Dad would stand at the pen door, give her a pat, then she’d jump up for the food. Only this time, when Charlie came out of the water, Dad mistakenly went for another pat and she grabbed his hand, thinking it was her feed.
Dad tried to pull out his hand, but Charlie tore it clean off.
Docs tried to reattach his hand, but it was so damaged there was nothing they could do.
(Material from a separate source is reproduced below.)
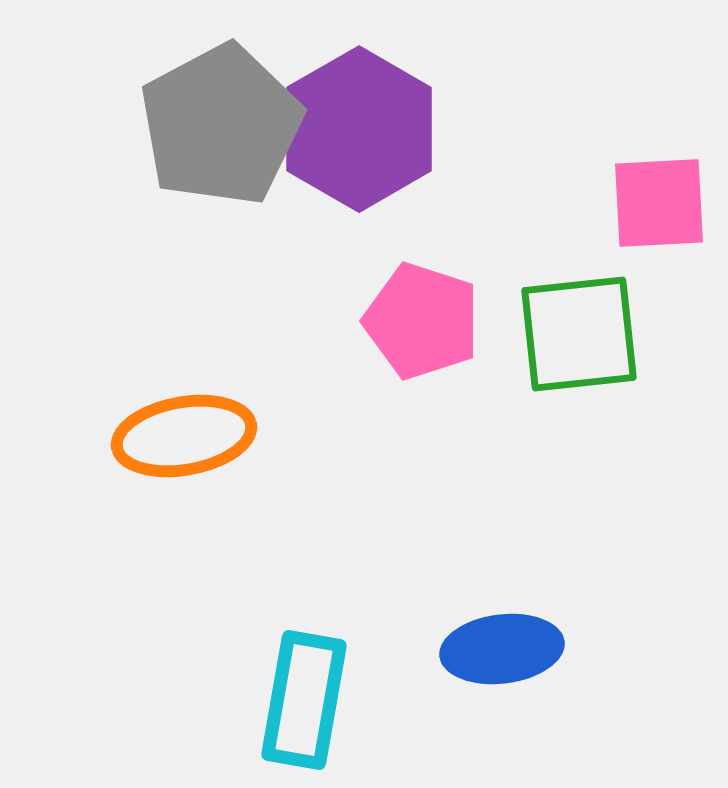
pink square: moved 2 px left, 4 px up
Dad never blamed Charlie.
‘It was my mistake,’ he told everyone.
And with the arrival of my son Brendan, 11 days later, Dad wasn’t going to let his accident keep him from cuddling his grandson.
Coincidently, Dad had also lost two digits on his right hand in a work accident in his 40s.
‘You’re a bit short on fingers, Pa,’ our kids often teased.
Sadly, at 82, Dad was diagnosed with dementia.
Worried what might happen to his salty, he left Charlie to me in his will.
So when Dad heartbreakingly passed in 2009, aged 92, Maria and I took on the role of looking after Charlie.
‘Forty-one years since moving in with a croc and I wouldn’t have life any other way,’ Maria says.
Crocs in captivity are said to live to more than 100, which means Charlene will be here long after I’m gone.
Next in line to receive the family heirloom is my wife, then the kids.
Now 59, three metres long, and weighing 250 kilos, gone are the days of Charlie cuddles and road trips.
‘You got all the good years with her,’ Brendan, now 36, jokes, but I know he’ll take great care of her.
Not everyone can say they grew up with a croc, but I wouldn’t change a thing.
Without Charlie, I would never have snapped up my beautiful wife and had my amazing kids. And for that I’m forever grateful!